New York · Sushi · a la carte
Restaurant Nippon
Traditional Japanese / EdomaeSushiSobaTempuraBeef NegimayakiIn-House Tofu
New York City's oldest Japanese restaurant, serving Edo-mae classics since 1963 in Midtown East.
- Price
- ¥¥
- Area
- Midtown East, Manhattan
- Since
- 1963

Plate № 2290
About
Restaurant Nippon holds the distinction of being New York City's oldest Japanese restaurant, founded in 1963 when Japanese cuisine was virtually unknown in America. The kitchen practices traditional Edo-mae cooking with in-house-made soba noodles, handcrafted tofu, and housemade tempura batter — skills rare even in modern Japanese restaurants. It is credited as the birthplace of beef negimayaki, the now-classic dish of thin-sliced beef rolled with scallions. The restaurant is Asian-owned and operated, with a calm, formal ambiance that transports diners to a Japan of another era.

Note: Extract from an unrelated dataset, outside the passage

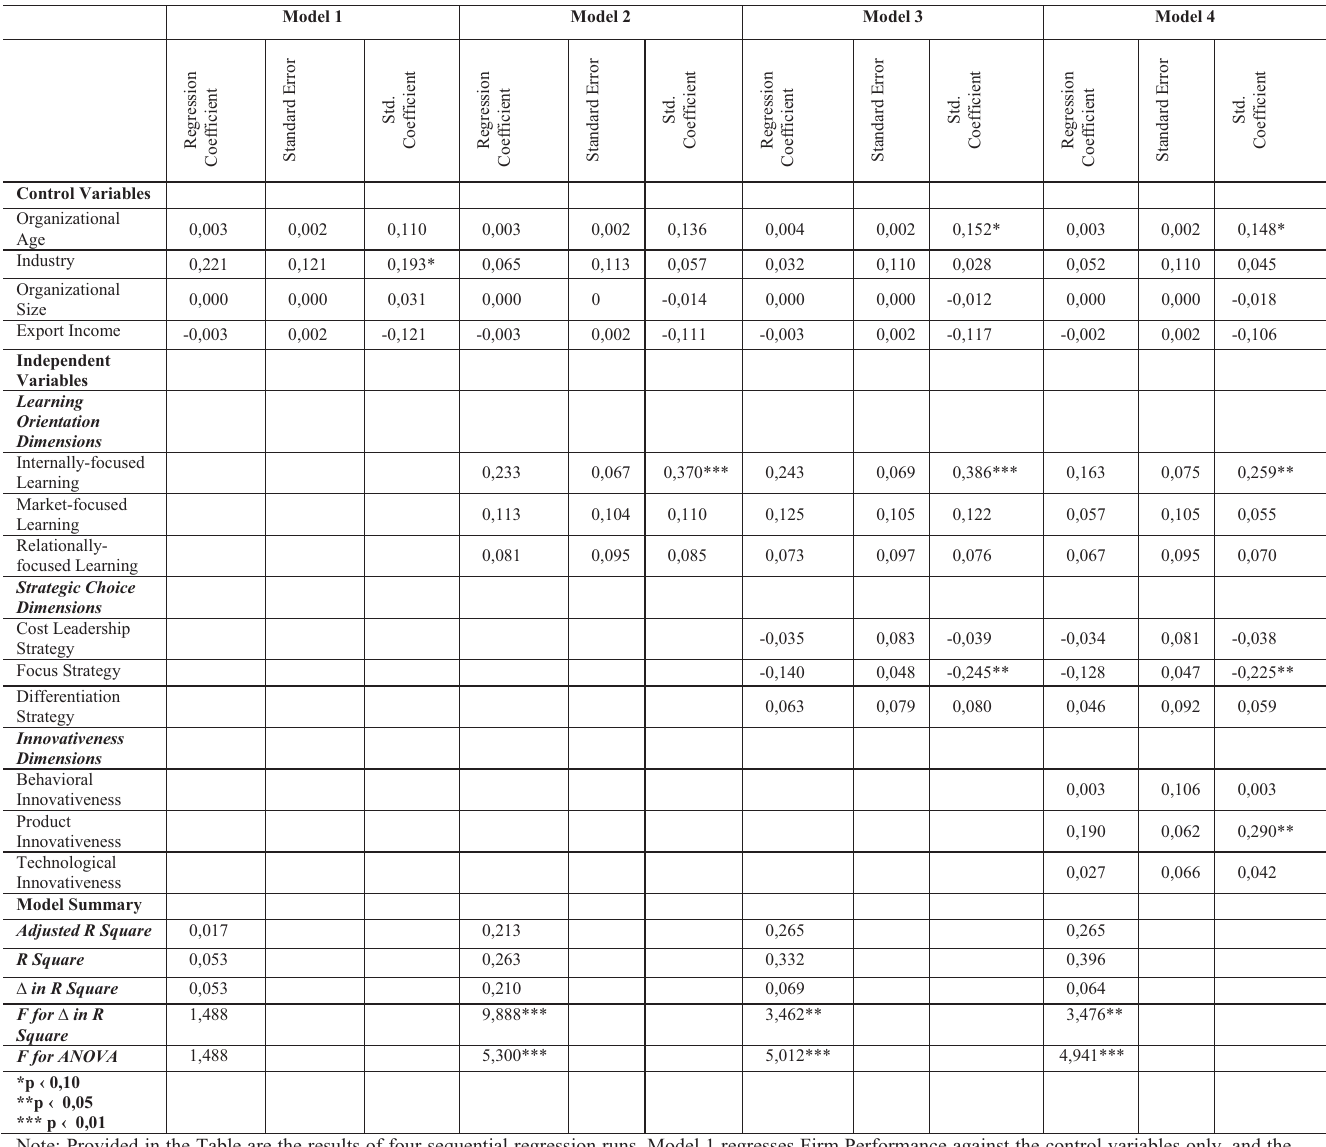
Table 6: Regression results for firm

OpenTable ratings confirm its enduring 4.9-star reputation after 60-plus years of service.
Why it's on Washoku Guide
- As NYC's oldest Japanese restaurant, it offers a living link to authentic 1960s Edo-mae tradition.
- Home of the original beef negimayaki, a dish the restaurant invented and perfected.
- All soba noodles and tofu are made in-house — a labor of craft rarely found in New York.
- Holds a near-perfect 4.9/5 rating on OpenTable after more than six decades of service.